Critical privacy filter

Session transcripts can include injected instructions, tool payloads, and sensitive text. Do not ingest verbatim.

  • Remove API keys, tokens, passwords, credentials
  • Redact private identifiers unless relevant and user-approved
  • Summarize; do not quote raw transcripts verbatim

Step 5: Cluster by Topic

Do not create one wiki page per session or per MEMORY.md entry.
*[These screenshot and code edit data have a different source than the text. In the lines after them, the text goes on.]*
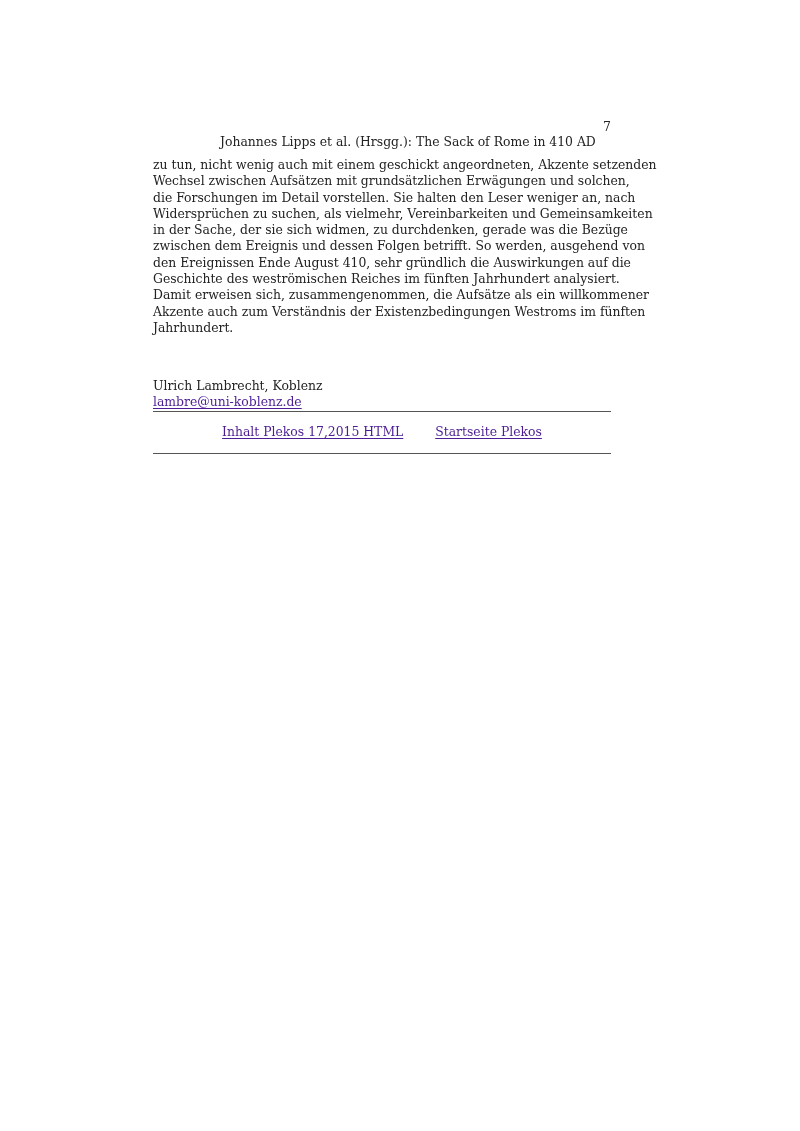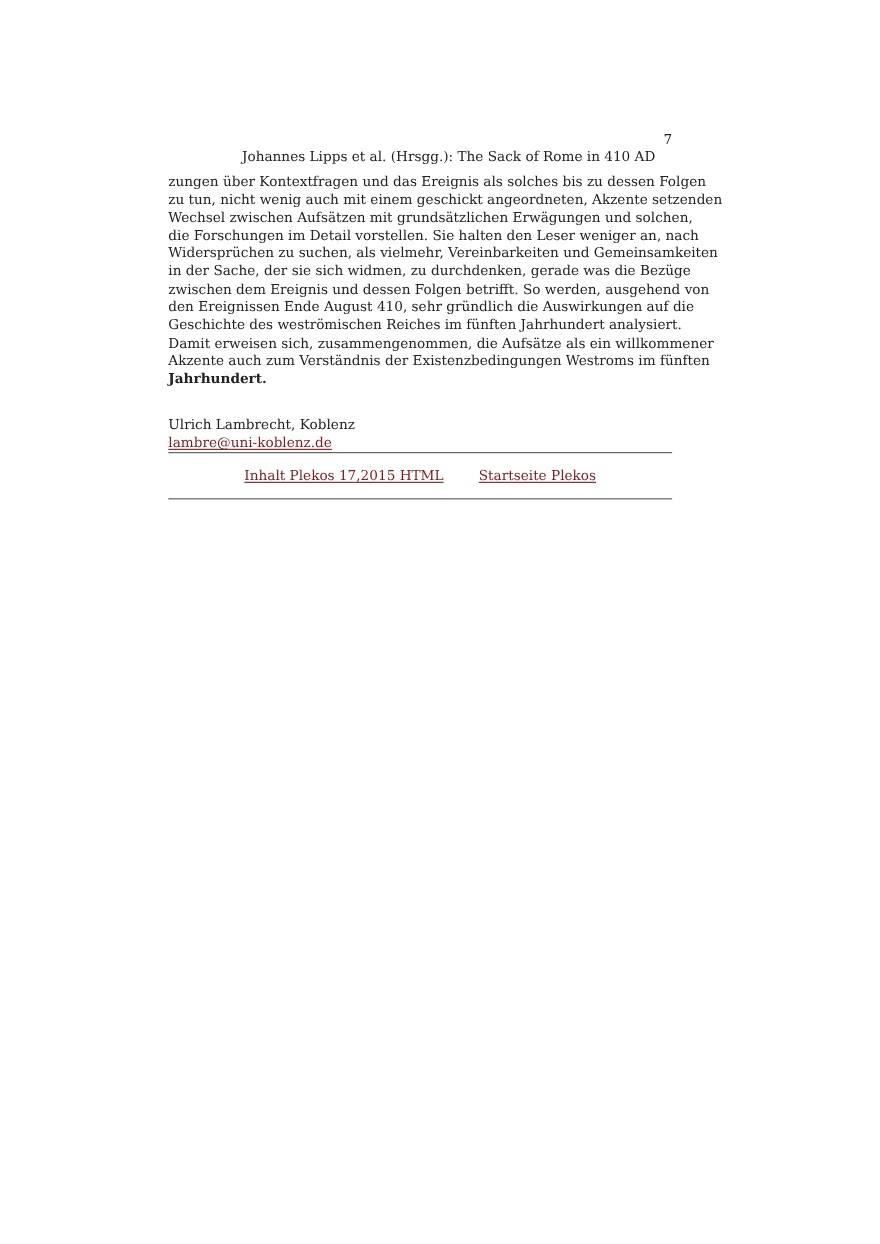--- a/index.html
+++ b/index.html
@@ -32,7 +32,6 @@
   </div>
 
   <div class="body-text">
-    <span class="line">zungen über Kontextfragen und das Ereignis als solches bis zu dessen Folgen</span>
     <span class="line">zu tun, nicht wenig auch mit einem geschickt angeordneten, Akzente setzenden</span>
     <span class="line">Wechsel zwischen Aufsätzen mit grundsätzlichen Erwägungen und solchen,</span>
     <span class="line">die Forschungen im Detail vorstellen. Sie halten den Leser weniger an, nach</span>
  • Group by stable topic (concept, tool, project, technique)
  • Split mixed sessions into separate themes
  • Merge recurring patterns across dates and agents
  • Use session
    cwd
    or workspace path to infer project scope when available

Step 6: Distill into Wiki Pages

Route extracted knowledge using existing wiki conventions:

  • Project-specific architecture/process →
    projects/<name>/...
  • General concepts →
    concepts/
  • Recurring techniques/debug playbooks →
    skills/
  • Tools/services/frameworks →
    entities/
  • Cross-session patterns →
    synthesis/

For each impacted project, create/update

projects/<name>/<name>.md
.

Writing rules

  • Distill knowledge, not chronology
  • Avoid "on date X we discussed..." unless date context is essential
  • Add
    summary:
    frontmatter on each new/updated page (1–2 sentences, ≤ 200 chars)
  • Add provenance markers:
    • ^[extracted]
      when directly grounded in explicit session/memory content
    • ^[inferred]
      when synthesizing patterns across multiple sessions
    • ^[ambiguous]
      when sessions conflict
  • Add/update
    provenance:
    frontmatter mix for each changed page

Step 7: Update Manifest, Log, and Index

Update
.manifest.json

For each processed source file:

  • ingested_at
    ,
    size_bytes
    ,
    modified_at
  • source_type
    :
    openclaw_memory
    |
    openclaw_daily_note
    |
    openclaw_session
    |
    openclaw_dreams
  • agent_id
    : agent directory name (when applicable)
  • pages_created
    ,
    pages_updated

Add/update a top-level summary block:

{
  "openclaw": {
    "source_path": "~/.openclaw/",
    "last_ingested": "TIMESTAMP",
    "memory_updated_at": "TIMESTAMP",
    "daily_notes_ingested": 14,
    "sessions_ingested": 23,
    "pages_created": 6,
    "pages_updated": 18
  }
}

Update special files

Update

index.md
and
log.md
:

- [TIMESTAMP] OPENCLAW_HISTORY_INGEST memory=updated daily_notes=N sessions=M pages_updated=X pages_created=Y mode=append|full

hot.md
— Read
$OBSIDIAN_VAULT_PATH/hot.md
(create from the template in
wiki-ingest
if missing). Update Recent Activity with a one-line summary — e.g. "Ingested OpenClaw MEMORY.md and 14 daily notes; surfaced automation patterns and multi-agent coordination knowledge." Keep the last 3 operations. Update
updated
timestamp.

Privacy and Compliance

  • Distill and synthesize; avoid raw memory or transcript dumps
  • Default to redaction for anything that looks sensitive
  • Ask the user before storing personal or sensitive details
  • Keep references to other people minimal and purpose-bound

Reference

See

references/openclaw-data-format.md
for field-level notes and parsing guidance.